Computers work by adding binary numbers using circuits of “logic gates”. Instead of an electrical circuit, it is possible to build these logic gates out of domino circuits. A huge network of dominoes is able to add numbers together in the same way a computer processor would, only much slower.
Heavy rectangular dominoes (a few hundred should be enough for a class to build circuits on the desk); contact us for details of how you can borrow our set of 10,000 dominoes to build a full computer!
Curriculum Topics Covered
Logic gates; Boolean logic; binary numbers and binary addition; problem solving
These Think Maths worksheets cover the basics of binary numbers, logic gates and how to build circuits out of dominoes. If you try to build these circuits, we recommend using the heavier style of dominoes as they fall more reliably than the lighter plastic ones. We’ve found that a group of four students with around 200 dominoes can design and build a “binary half-adder” circuit.

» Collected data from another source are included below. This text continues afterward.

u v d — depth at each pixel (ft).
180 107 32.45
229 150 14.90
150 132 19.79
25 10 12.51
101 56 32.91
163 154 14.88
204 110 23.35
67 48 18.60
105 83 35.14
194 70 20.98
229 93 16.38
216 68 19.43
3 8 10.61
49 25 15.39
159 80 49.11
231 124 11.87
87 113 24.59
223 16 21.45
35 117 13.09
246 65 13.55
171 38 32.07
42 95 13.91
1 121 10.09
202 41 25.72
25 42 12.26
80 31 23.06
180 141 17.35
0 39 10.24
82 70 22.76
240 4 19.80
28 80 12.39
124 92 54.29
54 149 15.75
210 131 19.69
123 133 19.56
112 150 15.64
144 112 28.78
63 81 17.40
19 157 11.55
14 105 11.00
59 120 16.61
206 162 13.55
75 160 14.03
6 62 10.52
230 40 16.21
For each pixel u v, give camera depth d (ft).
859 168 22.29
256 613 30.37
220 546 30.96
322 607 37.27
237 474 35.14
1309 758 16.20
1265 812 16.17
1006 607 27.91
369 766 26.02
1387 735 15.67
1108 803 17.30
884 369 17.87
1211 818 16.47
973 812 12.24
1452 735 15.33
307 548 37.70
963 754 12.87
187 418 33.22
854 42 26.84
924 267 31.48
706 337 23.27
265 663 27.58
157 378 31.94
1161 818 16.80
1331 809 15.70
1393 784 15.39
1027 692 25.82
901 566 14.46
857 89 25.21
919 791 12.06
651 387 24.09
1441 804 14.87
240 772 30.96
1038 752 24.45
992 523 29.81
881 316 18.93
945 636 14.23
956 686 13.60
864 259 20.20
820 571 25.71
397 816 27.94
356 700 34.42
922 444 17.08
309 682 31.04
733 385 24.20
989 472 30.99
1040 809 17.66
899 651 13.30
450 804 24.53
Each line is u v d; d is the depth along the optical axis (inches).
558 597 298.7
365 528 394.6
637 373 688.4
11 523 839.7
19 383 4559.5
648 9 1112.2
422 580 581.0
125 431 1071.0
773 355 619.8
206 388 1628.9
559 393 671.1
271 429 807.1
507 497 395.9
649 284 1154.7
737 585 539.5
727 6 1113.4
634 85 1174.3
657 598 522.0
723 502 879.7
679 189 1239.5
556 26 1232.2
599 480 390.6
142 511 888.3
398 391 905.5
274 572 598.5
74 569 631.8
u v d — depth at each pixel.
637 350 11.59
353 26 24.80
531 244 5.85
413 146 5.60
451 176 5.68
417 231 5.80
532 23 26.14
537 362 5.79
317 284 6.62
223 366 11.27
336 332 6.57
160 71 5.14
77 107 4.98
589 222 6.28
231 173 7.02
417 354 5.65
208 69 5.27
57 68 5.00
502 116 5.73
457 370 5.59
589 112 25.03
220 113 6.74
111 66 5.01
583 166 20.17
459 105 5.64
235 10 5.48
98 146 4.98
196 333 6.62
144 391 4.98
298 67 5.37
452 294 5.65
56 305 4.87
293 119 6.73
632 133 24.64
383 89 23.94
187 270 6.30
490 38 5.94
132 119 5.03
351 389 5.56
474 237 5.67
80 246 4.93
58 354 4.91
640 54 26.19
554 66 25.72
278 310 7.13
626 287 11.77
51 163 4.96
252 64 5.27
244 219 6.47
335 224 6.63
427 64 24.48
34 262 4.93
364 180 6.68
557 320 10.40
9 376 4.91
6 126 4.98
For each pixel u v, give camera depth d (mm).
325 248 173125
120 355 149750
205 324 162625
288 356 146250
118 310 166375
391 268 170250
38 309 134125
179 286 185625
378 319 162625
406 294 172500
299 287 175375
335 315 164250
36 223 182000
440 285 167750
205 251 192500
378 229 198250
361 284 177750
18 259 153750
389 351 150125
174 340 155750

In October 2012, Matt Parker and some of the Think Maths team actually built a computer entirely from dominoes, as part of Manchester Science Festival. There’s a video of the event, which you can see below. The final version of this circuit involved 10,000 dominoes, took twelve people six hours to balance them all up and was able to add two four-digit binary numbers and automatically give the five-digit binary sum. Matt Parker also made a Numberphile video to explain the maths behind the Domino Computer.
The Think Maths team are available to run workshops in schools to help a class of students design and build their own domino circuits in groups. We also have 10,000 dominoes we can lend to schools if you would like to try building a large-scale circuit! Please contact us (firstname.lastname@example.org) for more information.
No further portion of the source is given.